Family

I'm trying to get started on this photograph your family idea that Dave Brosha has encouraged us to do so many times. So here's my start. My Nephew, my Dad, and my 90-year-old Papa (still living on the farm by himself).

It's not the scene I had envisioned in my head earlier today when I decided we needed to do it. I had hoped to find a great spot in the yard where I could include the house, the yard, the garden, the farm, all those things that hold so many memories for all of us. But we ended up crammed for time with only a few minutes to snap this and an unwilling child.

But I guess the point is to take the shot, anyway. Sure, it would have been nice to include the things, but at the end of the day its not the things that hold the memories. It's the people.

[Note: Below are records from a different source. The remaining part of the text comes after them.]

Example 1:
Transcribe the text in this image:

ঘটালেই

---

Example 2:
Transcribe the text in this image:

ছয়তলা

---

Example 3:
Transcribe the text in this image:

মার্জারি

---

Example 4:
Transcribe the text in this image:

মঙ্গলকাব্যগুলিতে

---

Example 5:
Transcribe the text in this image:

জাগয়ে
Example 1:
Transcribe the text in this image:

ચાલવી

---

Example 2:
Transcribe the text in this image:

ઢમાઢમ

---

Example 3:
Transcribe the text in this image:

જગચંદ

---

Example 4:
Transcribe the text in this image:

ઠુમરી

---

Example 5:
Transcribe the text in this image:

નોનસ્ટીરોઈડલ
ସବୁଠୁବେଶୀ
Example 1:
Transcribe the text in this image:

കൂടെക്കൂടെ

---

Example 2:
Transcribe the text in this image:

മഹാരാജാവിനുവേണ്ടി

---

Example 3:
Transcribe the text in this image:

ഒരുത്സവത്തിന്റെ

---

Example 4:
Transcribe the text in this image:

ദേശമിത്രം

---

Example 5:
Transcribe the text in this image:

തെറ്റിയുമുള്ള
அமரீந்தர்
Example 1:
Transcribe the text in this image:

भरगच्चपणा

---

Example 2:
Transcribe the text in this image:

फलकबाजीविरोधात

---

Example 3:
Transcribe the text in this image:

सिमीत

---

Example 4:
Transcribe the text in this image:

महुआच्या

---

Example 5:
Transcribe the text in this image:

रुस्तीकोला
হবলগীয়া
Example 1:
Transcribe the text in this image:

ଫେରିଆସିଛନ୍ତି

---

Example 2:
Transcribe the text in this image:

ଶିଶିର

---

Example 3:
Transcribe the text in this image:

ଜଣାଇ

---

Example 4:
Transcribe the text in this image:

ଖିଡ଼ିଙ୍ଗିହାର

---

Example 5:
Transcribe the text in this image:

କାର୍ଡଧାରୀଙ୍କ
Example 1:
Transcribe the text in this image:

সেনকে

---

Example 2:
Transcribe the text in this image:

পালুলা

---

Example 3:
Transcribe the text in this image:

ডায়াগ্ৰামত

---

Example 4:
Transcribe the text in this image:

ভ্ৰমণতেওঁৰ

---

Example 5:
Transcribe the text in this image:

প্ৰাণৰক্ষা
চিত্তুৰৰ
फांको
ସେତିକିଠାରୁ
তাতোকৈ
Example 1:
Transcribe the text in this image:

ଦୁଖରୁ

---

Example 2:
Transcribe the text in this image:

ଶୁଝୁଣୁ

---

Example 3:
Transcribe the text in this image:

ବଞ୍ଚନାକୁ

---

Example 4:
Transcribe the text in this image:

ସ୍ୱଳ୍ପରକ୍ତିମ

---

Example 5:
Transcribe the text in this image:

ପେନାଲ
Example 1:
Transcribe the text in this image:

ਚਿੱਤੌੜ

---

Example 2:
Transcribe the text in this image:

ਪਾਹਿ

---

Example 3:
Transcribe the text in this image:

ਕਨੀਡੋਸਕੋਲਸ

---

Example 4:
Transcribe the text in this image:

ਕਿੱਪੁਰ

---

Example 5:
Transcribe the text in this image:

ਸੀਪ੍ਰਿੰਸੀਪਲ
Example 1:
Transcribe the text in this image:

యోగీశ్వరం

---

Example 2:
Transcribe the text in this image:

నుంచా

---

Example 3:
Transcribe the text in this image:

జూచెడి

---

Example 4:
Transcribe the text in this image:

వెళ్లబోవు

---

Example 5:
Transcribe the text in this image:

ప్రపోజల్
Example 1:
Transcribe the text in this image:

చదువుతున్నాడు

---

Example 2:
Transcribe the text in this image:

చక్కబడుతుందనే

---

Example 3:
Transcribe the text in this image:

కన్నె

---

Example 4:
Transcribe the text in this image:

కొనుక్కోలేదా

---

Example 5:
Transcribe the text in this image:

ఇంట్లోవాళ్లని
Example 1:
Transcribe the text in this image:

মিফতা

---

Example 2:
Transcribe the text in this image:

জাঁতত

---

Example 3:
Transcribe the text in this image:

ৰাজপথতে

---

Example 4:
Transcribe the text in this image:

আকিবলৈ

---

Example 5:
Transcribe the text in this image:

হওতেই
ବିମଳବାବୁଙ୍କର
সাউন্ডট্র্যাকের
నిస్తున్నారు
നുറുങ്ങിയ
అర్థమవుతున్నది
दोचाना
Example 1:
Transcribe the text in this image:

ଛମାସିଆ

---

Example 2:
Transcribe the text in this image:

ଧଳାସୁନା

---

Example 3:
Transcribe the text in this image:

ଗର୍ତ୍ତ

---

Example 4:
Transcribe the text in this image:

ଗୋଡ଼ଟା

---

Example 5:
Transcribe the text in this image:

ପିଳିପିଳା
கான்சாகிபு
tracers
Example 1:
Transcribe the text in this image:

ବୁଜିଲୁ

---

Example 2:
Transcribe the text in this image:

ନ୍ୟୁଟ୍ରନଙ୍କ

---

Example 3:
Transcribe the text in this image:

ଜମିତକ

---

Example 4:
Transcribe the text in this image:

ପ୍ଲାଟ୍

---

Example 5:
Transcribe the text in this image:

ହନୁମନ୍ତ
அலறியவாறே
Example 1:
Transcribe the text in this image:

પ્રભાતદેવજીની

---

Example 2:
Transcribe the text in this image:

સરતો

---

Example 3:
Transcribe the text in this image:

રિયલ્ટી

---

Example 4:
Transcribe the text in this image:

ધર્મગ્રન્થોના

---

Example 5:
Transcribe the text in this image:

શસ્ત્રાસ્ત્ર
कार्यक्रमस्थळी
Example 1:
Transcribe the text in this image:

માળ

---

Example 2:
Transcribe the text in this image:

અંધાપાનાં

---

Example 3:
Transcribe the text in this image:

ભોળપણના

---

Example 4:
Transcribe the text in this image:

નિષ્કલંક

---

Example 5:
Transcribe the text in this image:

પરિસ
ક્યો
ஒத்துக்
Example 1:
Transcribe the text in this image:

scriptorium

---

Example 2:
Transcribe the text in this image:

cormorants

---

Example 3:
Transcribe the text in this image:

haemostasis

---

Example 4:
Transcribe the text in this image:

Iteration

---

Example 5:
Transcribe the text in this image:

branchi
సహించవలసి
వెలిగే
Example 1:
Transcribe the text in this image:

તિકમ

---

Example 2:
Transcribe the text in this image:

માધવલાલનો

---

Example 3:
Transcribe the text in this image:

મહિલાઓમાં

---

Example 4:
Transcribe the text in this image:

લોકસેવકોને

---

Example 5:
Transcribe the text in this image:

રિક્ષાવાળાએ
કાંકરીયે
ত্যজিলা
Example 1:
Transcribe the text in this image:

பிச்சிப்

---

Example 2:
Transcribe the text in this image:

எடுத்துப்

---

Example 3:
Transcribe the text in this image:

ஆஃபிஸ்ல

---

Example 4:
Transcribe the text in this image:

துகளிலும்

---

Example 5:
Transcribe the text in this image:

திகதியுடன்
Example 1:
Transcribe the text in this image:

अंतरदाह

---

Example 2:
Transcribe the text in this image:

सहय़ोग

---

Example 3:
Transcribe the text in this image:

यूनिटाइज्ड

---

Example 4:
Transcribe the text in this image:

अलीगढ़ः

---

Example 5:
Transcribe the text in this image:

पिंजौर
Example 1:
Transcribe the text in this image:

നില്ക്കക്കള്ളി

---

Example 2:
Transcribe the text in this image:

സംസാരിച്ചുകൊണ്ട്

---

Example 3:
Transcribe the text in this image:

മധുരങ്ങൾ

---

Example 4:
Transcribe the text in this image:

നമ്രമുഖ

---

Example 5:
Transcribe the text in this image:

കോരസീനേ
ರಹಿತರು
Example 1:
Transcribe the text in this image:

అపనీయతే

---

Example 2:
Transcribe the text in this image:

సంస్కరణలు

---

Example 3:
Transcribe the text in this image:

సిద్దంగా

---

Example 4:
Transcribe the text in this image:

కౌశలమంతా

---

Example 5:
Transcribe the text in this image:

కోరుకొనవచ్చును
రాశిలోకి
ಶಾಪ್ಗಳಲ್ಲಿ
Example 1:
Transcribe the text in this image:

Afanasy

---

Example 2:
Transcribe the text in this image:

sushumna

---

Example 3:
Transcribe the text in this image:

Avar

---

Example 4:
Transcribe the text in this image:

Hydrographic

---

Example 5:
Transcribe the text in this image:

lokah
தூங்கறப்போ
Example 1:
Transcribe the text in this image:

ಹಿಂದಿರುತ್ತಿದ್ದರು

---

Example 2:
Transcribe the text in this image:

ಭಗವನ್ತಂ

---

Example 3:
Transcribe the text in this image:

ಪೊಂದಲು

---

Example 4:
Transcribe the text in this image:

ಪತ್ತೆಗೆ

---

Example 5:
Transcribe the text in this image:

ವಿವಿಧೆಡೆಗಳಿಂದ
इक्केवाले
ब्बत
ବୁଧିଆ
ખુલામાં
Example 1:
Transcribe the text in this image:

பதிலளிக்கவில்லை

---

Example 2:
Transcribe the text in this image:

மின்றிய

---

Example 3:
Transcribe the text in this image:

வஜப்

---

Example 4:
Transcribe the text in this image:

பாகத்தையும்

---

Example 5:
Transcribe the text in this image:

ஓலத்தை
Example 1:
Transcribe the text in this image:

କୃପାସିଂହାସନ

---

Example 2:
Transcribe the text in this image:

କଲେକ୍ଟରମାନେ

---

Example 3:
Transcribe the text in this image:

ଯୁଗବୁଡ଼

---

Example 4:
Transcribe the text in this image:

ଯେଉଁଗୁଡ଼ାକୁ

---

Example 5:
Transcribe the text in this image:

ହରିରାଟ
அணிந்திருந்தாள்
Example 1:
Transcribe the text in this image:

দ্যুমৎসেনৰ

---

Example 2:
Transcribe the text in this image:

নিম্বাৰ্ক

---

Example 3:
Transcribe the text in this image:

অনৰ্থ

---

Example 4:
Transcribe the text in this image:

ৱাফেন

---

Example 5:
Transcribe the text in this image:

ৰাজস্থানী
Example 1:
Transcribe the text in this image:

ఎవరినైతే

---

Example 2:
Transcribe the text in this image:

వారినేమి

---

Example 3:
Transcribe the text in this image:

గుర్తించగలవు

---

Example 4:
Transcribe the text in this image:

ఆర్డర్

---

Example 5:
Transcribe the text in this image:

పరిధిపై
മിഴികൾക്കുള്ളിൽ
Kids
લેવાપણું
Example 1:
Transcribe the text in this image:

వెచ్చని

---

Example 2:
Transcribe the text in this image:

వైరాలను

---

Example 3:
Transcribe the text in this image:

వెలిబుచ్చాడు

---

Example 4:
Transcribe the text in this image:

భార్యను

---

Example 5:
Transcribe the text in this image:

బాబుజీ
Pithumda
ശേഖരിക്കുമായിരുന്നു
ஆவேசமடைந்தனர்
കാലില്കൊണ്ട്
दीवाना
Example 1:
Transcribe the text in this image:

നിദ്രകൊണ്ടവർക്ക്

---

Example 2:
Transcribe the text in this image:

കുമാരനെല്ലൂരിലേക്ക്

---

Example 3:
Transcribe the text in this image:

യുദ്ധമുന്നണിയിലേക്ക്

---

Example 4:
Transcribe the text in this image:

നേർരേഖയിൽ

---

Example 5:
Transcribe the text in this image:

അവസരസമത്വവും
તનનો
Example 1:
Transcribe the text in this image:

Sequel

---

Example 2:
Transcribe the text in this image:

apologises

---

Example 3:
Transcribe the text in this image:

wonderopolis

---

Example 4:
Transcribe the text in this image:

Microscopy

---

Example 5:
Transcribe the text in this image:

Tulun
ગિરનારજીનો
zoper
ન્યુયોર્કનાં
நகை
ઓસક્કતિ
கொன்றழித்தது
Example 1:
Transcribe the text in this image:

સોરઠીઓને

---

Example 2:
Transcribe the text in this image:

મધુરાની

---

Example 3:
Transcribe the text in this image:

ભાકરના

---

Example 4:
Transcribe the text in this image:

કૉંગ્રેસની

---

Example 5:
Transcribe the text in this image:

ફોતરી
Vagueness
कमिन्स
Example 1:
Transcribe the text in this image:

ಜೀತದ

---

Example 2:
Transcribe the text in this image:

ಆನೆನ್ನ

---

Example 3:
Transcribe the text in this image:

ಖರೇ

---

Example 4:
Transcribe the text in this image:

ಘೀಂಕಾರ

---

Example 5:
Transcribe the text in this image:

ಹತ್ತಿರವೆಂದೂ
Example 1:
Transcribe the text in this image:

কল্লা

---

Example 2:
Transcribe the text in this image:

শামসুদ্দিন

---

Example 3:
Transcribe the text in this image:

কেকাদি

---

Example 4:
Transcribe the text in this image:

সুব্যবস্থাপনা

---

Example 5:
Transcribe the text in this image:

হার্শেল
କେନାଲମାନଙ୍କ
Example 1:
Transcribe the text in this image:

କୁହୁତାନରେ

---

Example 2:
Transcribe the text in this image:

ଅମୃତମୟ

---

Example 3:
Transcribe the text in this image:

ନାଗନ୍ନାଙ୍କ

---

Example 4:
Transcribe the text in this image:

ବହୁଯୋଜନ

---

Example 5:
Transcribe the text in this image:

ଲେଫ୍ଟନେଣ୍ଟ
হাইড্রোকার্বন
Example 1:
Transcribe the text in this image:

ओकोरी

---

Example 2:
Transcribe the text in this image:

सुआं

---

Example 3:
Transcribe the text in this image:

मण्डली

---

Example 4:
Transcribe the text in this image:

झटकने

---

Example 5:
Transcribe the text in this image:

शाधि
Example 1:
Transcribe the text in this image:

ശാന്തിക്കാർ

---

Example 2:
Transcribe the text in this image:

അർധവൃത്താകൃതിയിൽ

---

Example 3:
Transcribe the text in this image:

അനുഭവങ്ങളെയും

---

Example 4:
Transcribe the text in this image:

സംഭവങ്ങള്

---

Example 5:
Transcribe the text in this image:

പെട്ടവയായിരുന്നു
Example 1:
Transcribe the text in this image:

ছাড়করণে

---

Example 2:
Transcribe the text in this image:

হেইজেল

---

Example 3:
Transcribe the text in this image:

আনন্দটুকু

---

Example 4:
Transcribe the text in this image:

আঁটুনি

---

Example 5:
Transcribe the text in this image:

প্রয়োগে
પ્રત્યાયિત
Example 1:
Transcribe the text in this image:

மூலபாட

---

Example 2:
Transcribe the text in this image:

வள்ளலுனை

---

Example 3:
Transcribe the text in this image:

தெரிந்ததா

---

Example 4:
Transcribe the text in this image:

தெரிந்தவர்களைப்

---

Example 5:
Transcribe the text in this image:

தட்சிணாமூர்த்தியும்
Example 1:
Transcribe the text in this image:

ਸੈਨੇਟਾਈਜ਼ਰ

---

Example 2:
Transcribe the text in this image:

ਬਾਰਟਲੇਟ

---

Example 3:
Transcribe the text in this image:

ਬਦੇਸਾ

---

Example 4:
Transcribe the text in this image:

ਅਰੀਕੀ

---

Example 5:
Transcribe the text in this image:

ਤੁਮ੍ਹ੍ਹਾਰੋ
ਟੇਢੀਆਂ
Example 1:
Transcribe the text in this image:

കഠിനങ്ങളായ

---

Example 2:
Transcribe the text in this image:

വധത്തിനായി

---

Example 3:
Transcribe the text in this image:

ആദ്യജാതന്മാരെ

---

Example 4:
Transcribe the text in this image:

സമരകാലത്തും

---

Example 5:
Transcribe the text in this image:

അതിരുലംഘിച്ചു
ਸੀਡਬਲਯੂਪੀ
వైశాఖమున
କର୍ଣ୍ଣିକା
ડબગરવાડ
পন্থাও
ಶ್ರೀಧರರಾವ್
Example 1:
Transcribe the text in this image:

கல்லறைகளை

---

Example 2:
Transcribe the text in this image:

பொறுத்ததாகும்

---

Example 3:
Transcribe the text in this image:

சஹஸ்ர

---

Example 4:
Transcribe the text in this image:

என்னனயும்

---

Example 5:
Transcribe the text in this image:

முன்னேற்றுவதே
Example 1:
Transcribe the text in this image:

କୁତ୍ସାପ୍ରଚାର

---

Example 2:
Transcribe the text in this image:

This is something that is a challenge for me. For some reason I find it way harder to ask my family members if I can photograph them than to ask friends. Part of it is because I’m fully aware of how self-conscious my family members are. I know that other people are self-conscious too, but I’ve never heard them express it over and over as often as I hear it from family. It makes me sad. Because whether or not you are self-conscious, you should still exist in photos. Your kids don’t care if you haven’t lost that 10 pounds, neither does your spouse, or your grandkids. Maybe this is morbid, but when you die, and they look back at photos, don’t you want them to be reminded of you and all the fond memories you made?

Get pictures taken. Don’t wait to lose 10 pounds. Book those family photos, NOW. If you can’t afford a fantastic photographer, find someone cheaper. Get someone to take a photo every now and then of all of you, even if they’re just smartphone shots. Its better than nothing.